The company explicitly states that one target market for this device is laser printers, but there are not many chip sets for putting a 486-bus processor in a laser printer. Still, the W89K will undoubtedly find work in LAN routers and bridges. It would also make a good X-terminal controller. Another application for this device would be in an inexpensive entry-level development system running the public-domain GNU tools for PA-RISC.
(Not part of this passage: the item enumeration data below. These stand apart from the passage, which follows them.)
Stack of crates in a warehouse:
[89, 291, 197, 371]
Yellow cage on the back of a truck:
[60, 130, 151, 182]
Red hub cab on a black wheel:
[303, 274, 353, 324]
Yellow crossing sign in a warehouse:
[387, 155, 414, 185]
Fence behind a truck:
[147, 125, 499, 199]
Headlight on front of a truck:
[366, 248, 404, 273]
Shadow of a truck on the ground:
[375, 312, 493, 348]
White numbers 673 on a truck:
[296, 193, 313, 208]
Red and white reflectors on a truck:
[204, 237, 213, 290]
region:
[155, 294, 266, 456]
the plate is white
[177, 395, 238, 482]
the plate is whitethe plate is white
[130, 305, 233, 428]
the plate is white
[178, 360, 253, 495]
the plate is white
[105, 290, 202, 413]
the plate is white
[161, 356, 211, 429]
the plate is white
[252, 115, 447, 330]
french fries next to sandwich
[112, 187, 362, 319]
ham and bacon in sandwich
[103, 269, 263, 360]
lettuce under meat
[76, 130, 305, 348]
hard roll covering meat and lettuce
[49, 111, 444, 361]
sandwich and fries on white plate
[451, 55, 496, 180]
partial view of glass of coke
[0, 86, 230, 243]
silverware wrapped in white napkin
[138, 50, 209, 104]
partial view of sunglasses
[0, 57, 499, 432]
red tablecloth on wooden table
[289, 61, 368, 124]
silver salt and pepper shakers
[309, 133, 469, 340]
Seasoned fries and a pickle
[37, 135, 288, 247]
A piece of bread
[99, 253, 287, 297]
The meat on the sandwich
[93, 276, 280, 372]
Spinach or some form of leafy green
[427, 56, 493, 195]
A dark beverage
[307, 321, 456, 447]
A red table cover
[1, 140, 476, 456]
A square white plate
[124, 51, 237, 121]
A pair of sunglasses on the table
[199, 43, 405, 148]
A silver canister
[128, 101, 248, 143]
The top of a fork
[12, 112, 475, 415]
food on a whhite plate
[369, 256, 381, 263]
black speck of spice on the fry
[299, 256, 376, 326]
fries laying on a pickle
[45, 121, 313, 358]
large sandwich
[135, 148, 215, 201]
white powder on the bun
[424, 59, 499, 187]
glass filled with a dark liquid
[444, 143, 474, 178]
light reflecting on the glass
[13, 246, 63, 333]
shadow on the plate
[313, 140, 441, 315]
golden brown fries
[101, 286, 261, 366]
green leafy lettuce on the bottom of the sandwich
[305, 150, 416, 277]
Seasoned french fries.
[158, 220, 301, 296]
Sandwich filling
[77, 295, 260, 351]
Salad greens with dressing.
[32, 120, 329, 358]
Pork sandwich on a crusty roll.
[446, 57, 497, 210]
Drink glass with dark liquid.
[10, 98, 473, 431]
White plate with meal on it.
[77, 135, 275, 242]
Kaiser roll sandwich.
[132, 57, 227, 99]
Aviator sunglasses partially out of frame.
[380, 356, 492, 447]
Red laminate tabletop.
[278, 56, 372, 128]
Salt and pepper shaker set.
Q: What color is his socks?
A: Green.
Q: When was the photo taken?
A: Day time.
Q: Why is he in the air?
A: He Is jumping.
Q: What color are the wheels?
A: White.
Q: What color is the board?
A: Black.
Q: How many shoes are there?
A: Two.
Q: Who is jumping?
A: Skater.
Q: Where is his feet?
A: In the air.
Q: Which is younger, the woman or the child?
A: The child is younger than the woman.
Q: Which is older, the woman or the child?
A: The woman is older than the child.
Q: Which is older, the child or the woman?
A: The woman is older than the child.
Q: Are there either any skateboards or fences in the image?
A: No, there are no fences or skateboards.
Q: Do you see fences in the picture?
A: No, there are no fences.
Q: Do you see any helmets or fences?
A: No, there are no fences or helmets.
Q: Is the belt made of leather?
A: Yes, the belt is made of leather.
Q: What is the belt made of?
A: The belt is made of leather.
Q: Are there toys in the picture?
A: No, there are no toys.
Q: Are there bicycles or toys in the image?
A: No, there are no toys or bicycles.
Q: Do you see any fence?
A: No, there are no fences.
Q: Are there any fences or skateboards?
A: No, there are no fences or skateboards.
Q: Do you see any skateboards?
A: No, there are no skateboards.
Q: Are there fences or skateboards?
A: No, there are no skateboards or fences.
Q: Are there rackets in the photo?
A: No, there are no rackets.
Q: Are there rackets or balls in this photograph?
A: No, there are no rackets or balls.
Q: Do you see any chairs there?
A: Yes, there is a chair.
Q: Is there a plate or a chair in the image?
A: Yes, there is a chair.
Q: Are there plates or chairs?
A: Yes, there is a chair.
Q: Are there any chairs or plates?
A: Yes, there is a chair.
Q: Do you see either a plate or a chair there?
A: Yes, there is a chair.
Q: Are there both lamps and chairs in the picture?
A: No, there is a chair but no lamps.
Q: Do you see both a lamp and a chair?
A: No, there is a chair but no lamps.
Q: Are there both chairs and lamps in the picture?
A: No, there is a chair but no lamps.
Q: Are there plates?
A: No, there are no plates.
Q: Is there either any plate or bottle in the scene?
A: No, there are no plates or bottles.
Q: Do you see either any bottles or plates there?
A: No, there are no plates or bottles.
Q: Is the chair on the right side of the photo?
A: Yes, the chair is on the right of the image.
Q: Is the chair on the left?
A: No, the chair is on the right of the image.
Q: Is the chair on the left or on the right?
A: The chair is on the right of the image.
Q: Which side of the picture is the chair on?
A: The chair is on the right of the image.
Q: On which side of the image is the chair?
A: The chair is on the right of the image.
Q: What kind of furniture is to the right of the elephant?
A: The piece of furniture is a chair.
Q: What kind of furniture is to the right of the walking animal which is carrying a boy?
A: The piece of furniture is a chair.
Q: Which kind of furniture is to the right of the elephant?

While PA-RISC processors require software different from that of a 486, this is not a big drawback for embedded systems. Winbond is ready to supply PA-RISC code to control its line of 486-type peripherals, but it remains to be seen whether this approach can overcome the current trend—many modern embedded processors reduce cost by incorporating DMA, interrupt control, communications ports, and peripherals on one chip. What really makes the W89K stand out is its low cost for the performance it delivers. ◆

|                  | W89K    | i960CF | i960KA | 29030  |
|------------------|---------|--------|--------|--------|
| Clock            | 66      | 40     | 25     | 33     |
| Caches           |         |        |        |        |
| Instruction      | 2K      | 4K     | 512    | 8K     |
| Data             | 2K      | 1K     | none   | none   |
| Interrupt        | 0.54 μs | 2.8 μs | 4.8 μs | 1.1 μs |
| Latency          |         |        |        |        |
| Performance      | 95      | 62     | 9.4    | 21     |
| (Dhrystone MIPS) |         |        |        |        |
| Price            | \$40    | \$160  | \$22   | \$39   |
| MIPS/\$          | 2.37    | 0.39   | 0.43   | 0.90   |

Table 1. The Winbond chip leads both in performance and in performance per dollar. (Source: vendors' information)